Task to carry out
A faithful copy of the whole listing is the goal. Match it exactly.

Supplied entries
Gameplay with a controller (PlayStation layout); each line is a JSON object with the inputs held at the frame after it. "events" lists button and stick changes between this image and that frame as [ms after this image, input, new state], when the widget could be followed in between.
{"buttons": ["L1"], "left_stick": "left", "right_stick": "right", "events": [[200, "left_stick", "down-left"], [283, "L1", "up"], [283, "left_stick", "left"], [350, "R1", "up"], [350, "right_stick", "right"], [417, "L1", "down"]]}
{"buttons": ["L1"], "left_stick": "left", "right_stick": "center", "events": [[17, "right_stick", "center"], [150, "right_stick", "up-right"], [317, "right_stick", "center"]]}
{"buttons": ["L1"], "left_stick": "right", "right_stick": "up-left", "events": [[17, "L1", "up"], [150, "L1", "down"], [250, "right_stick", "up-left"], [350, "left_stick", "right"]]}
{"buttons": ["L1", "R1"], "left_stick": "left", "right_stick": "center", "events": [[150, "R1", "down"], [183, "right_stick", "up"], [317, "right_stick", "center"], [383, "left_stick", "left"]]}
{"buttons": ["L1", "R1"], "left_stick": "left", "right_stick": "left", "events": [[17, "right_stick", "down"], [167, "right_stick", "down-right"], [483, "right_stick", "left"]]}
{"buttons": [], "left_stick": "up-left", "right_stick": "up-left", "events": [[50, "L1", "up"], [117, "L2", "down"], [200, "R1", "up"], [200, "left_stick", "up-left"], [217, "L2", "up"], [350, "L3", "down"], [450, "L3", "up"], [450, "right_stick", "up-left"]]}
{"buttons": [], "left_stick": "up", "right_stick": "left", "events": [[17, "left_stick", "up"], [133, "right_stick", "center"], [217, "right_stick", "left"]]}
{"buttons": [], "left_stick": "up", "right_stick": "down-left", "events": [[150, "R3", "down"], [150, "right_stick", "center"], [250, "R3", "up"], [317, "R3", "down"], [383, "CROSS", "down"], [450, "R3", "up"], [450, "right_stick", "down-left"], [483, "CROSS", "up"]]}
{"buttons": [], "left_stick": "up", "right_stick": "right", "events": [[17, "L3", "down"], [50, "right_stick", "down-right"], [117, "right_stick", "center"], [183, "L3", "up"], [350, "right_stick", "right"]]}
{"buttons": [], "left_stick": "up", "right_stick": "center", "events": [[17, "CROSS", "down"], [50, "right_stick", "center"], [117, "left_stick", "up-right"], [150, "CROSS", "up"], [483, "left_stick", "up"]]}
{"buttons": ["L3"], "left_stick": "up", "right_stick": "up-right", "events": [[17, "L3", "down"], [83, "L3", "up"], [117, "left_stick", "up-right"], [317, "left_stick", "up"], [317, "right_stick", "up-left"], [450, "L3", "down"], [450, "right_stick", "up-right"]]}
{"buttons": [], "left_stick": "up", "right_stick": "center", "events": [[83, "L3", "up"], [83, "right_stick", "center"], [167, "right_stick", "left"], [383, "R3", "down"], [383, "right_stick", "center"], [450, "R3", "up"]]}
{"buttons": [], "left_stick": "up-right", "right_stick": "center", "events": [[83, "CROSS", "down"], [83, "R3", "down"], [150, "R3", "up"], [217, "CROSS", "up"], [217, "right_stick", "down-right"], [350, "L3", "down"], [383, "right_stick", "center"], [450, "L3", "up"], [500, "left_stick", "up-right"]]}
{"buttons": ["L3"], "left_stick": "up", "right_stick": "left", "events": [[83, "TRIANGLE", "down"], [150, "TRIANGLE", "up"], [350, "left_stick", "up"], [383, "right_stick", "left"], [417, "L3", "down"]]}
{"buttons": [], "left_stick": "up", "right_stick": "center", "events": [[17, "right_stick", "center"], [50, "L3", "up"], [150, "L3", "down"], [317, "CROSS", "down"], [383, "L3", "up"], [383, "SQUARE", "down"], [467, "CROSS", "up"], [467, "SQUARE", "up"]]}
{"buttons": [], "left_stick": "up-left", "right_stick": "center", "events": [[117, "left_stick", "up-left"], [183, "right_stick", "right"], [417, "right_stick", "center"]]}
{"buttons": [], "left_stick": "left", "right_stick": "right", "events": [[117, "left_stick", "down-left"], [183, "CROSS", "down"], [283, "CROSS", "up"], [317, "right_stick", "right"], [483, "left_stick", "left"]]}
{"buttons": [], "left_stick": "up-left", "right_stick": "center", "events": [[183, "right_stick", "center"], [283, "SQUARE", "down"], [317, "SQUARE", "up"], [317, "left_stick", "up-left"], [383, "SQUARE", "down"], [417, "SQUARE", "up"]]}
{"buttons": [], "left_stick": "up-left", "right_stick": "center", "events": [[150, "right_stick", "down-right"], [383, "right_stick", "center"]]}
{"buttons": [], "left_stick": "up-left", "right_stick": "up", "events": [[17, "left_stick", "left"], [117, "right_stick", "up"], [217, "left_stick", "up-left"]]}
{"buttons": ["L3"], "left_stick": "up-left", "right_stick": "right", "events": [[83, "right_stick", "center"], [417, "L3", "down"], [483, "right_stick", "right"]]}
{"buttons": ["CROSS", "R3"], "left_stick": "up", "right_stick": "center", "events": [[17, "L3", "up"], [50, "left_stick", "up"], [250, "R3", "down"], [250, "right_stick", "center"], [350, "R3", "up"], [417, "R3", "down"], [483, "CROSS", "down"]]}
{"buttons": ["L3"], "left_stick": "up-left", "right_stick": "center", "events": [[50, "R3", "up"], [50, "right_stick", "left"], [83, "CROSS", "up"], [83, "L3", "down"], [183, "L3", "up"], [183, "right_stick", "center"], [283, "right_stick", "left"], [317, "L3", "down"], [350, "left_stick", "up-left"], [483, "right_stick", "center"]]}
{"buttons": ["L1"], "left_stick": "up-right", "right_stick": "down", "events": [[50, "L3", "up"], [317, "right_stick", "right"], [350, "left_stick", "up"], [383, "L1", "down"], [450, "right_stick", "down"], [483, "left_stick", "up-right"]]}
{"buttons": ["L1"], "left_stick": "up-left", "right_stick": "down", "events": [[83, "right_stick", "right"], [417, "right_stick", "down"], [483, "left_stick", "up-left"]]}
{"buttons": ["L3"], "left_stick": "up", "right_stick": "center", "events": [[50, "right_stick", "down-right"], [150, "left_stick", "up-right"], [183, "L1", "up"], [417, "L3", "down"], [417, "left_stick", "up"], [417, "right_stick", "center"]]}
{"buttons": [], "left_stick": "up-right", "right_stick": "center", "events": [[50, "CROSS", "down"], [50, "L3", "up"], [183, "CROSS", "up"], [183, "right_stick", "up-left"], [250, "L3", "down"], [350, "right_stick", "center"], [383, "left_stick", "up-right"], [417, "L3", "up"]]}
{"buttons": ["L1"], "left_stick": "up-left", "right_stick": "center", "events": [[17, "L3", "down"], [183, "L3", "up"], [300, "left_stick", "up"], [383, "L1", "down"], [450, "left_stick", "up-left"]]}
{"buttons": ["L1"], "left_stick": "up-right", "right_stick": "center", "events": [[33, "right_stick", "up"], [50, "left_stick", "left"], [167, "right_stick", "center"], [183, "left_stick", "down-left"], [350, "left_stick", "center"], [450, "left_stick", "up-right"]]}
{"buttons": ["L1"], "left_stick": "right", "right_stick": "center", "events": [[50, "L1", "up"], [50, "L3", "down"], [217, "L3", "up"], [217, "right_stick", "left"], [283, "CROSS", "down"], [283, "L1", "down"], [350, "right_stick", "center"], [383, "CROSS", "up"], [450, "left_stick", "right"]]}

Your response
Gameplay with a controller (PlayStation layout); each line is a JSON object with the inputs held at the frame after it. "events" lists button and stick changes between this image and that frame as [ms after this image, input, new state], when the widget could be followed in between.
{"buttons": ["L1"], "left_stick": "left", "right_stick": "right", "events": [[200, "left_stick", "down-left"], [283, "L1", "up"], [283, "left_stick", "left"], [350, "R1", "up"], [350, "right_stick", "right"], [417, "L1", "down"]]}
{"buttons": ["L1"], "left_stick": "left", "right_stick": "center", "events": [[17, "right_stick", "center"], [150, "right_stick", "up-right"], [317, "right_stick", "center"]]}
{"buttons": ["L1"], "left_stick": "right", "right_stick": "up-left", "events": [[17, "L1", "up"], [150, "L1", "down"], [250, "right_stick", "up-left"], [350, "left_stick", "right"]]}
{"buttons": ["L1", "R1"], "left_stick": "left", "right_stick": "center", "events": [[150, "R1", "down"], [183, "right_stick", "up"], [317, "right_stick", "center"], [383, "left_stick", "left"]]}
{"buttons": ["L1", "R1"], "left_stick": "left", "right_stick": "left", "events": [[17, "right_stick", "down"], [167, "right_stick", "down-right"], [483, "right_stick", "left"]]}
{"buttons": [], "left_stick": "up-left", "right_stick": "up-left", "events": [[50, "L1", "up"], [117, "L2", "down"], [200, "R1", "up"], [200, "left_stick", "up-left"], [217, "L2", "up"], [350, "L3", "down"], [450, "L3", "up"], [450, "right_stick", "up-left"]]}
{"buttons": [], "left_stick": "up", "right_stick": "left", "events": [[17, "left_stick", "up"], [133, "right_stick", "center"], [217, "right_stick", "left"]]}
{"buttons": [], "left_stick": "up", "right_stick": "down-left", "events": [[150, "R3", "down"], [150, "right_stick", "center"], [250, "R3", "up"], [317, "R3", "down"], [383, "CROSS", "down"], [450, "R3", "up"], [450, "right_stick", "down-left"], [483, "CROSS", "up"]]}
{"buttons": [], "left_stick": "up", "right_stick": "right", "events": [[17, "L3", "down"], [50, "right_stick", "down-right"], [117, "right_stick", "center"], [183, "L3", "up"], [350, "right_stick", "right"]]}
{"buttons": [], "left_stick": "up", "right_stick": "center", "events": [[17, "CROSS", "down"], [50, "right_stick", "center"], [117, "left_stick", "up-right"], [150, "CROSS", "up"], [483, "left_stick", "up"]]}
{"buttons": ["L3"], "left_stick": "up", "right_stick": "up-right", "events": [[17, "L3", "down"], [83, "L3", "up"], [117, "left_stick", "up-right"], [317, "left_stick", "up"], [317, "right_stick", "up-left"], [450, "L3", "down"], [450, "right_stick", "up-right"]]}
{"buttons": [], "left_stick": "up", "right_stick": "center", "events": [[83, "L3", "up"], [83, "right_stick", "center"], [167, "right_stick", "left"], [383, "R3", "down"], [383, "right_stick", "center"], [450, "R3", "up"]]}
{"buttons": [], "left_stick": "up-right", "right_stick": "center", "events": [[83, "CROSS", "down"], [83, "R3", "down"], [150, "R3", "up"], [217, "CROSS", "up"], [217, "right_stick", "down-right"], [350, "L3", "down"], [383, "right_stick", "center"], [450, "L3", "up"], [500, "left_stick", "up-right"]]}
{"buttons": ["L3"], "left_stick": "up", "right_stick": "left", "events": [[83, "TRIANGLE", "down"], [150, "TRIANGLE", "up"], [350, "left_stick", "up"], [383, "right_stick", "left"], [417, "L3", "down"]]}
{"buttons": [], "left_stick": "up", "right_stick": "center", "events": [[17, "right_stick", "center"], [50, "L3", "up"], [150, "L3", "down"], [317, "CROSS", "down"], [383, "L3", "up"], [383, "SQUARE", "down"], [467, "CROSS", "up"], [467, "SQUARE", "up"]]}
{"buttons": [], "left_stick": "up-left", "right_stick": "center", "events": [[117, "left_stick", "up-left"], [183, "right_stick", "right"], [417, "right_stick", "center"]]}
{"buttons": [], "left_stick": "left", "right_stick": "right", "events": [[117, "left_stick", "down-left"], [183, "CROSS", "down"], [283, "CROSS", "up"], [317, "right_stick", "right"], [483, "left_stick", "left"]]}
{"buttons": [], "left_stick": "up-left", "right_stick": "center", "events": [[183, "right_stick", "center"], [283, "SQUARE", "down"], [317, "SQUARE", "up"], [317, "left_stick", "up-left"], [383, "SQUARE", "down"], [417, "SQUARE", "up"]]}
{"buttons": [], "left_stick": "up-left", "right_stick": "center", "events": [[150, "right_stick", "down-right"], [383, "right_stick", "center"]]}
{"buttons": [], "left_stick": "up-left", "right_stick": "up", "events": [[17, "left_stick", "left"], [117, "right_stick", "up"], [217, "left_stick", "up-left"]]}
{"buttons": ["L3"], "left_stick": "up-left", "right_stick": "right", "events": [[83, "right_stick", "center"], [417, "L3", "down"], [483, "right_stick", "right"]]}
{"buttons": ["CROSS", "R3"], "left_stick": "up", "right_stick": "center", "events": [[17, "L3", "up"], [50, "left_stick", "up"], [250, "R3", "down"], [250, "right_stick", "center"], [350, "R3", "up"], [417, "R3", "down"], [483, "CROSS", "down"]]}
{"buttons": ["L3"], "left_stick": "up-left", "right_stick": "center", "events": [[50, "R3", "up"], [50, "right_stick", "left"], [83, "CROSS", "up"], [83, "L3", "down"], [183, "L3", "up"], [183, "right_stick", "center"], [283, "right_stick", "left"], [317, "L3", "down"], [350, "left_stick", "up-left"], [483, "right_stick", "center"]]}
{"buttons": ["L1"], "left_stick": "up-right", "right_stick": "down", "events": [[50, "L3", "up"], [317, "right_stick", "right"], [350, "left_stick", "up"], [383, "L1", "down"], [450, "right_stick", "down"], [483, "left_stick", "up-right"]]}
{"buttons": ["L1"], "left_stick": "up-left", "right_stick": "down", "events": [[83, "right_stick", "right"], [417, "right_stick", "down"], [483, "left_stick", "up-left"]]}
{"buttons": ["L3"], "left_stick": "up", "right_stick": "center", "events": [[50, "right_stick", "down-right"], [150, "left_stick", "up-right"], [183, "L1", "up"], [417, "L3", "down"], [417, "left_stick", "up"], [417, "right_stick", "center"]]}
{"buttons": [], "left_stick": "up-right", "right_stick": "center", "events": [[50, "CROSS", "down"], [50, "L3", "up"], [183, "CROSS", "up"], [183, "right_stick", "up-left"], [250, "L3", "down"], [350, "right_stick", "center"], [383, "left_stick", "up-right"], [417, "L3", "up"]]}
{"buttons": ["L1"], "left_stick": "up-left", "right_stick": "center", "events": [[17, "L3", "down"], [183, "L3", "up"], [300, "left_stick", "up"], [383, "L1", "down"], [450, "left_stick", "up-left"]]}
{"buttons": ["L1"], "left_stick": "up-right", "right_stick": "center", "events": [[33, "right_stick", "up"], [50, "left_stick", "left"], [167, "right_stick", "center"], [183, "left_stick", "down-left"], [350, "left_stick", "center"], [450, "left_stick", "up-right"]]}
{"buttons": ["L1"], "left_stick": "right", "right_stick": "center", "events": [[50, "L1", "up"], [50, "L3", "down"], [217, "L3", "up"], [217, "right_stick", "left"], [283, "CROSS", "down"], [283, "L1", "down"], [350, "right_stick", "center"], [383, "CROSS", "up"], [450, "left_stick", "right"]]}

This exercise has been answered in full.